Cocoa prices have surged in London, fuelled by fears that political unrest in Ivory Coast, the world's biggest producer, could disrupt supplies.
The chocolate industry depends on steady supplies of cocoa
December cocoa futures rose 12% in London trade to £1,019 a tonne, their sharpest rise in more than five years.
Ivory Coast was gripped by rioting at the weekend after France disabled the country's air force in revenge for an attack on French peacekeeping forces.
Analysts said the unstable situation could drive prices higher still.
"Any story of clashes between protestors and the French will result in further reactions in the market," said Jonathan Parkman at Calyon investment bank.

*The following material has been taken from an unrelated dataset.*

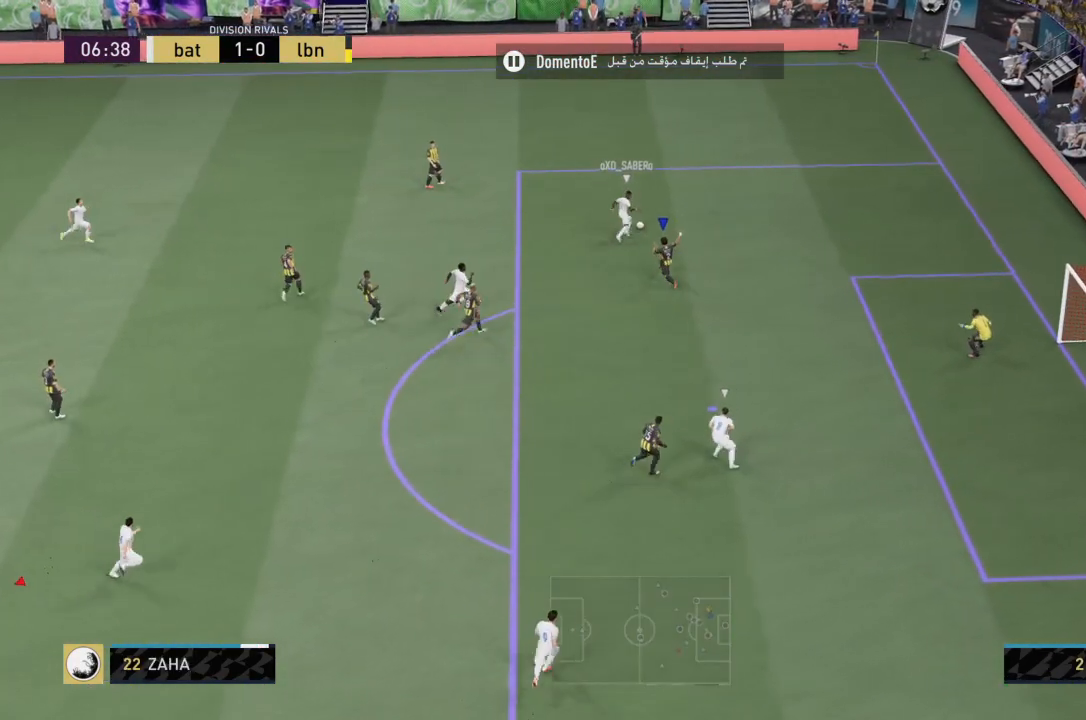
{"buttons": ["L2", "R2"], "left_stick": "up-right", "right_stick": "center", "events": [[100, "left_stick", "up-right"]]}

French troops destroyed most of the Ivory Coast's air force on Saturday in retaliation for the death of nine French peacekeepers in a government raid on rebel positions in the north of the country.
The move triggered violent protests against the large French expatriate community in the commercial capital, Abidjan.
Ivory Coast has been divided since a failed coup attempt two years ago.
The north is in the hands of rebels, while the south, where the majority of cocoa is grown, is controlled by the government of President Laurent Gbagbo.
France, Ivory Coast's former colonial ruler, has sent thousands of troops to the country in order to monitor a ceasefire, and to maintain a buffer zone between government and rebel forces.
President Gbagbo has appealed for calm, while a stand-off between demonstrators and French forces was continuing in Abidjan on Monday, according to the latest reports.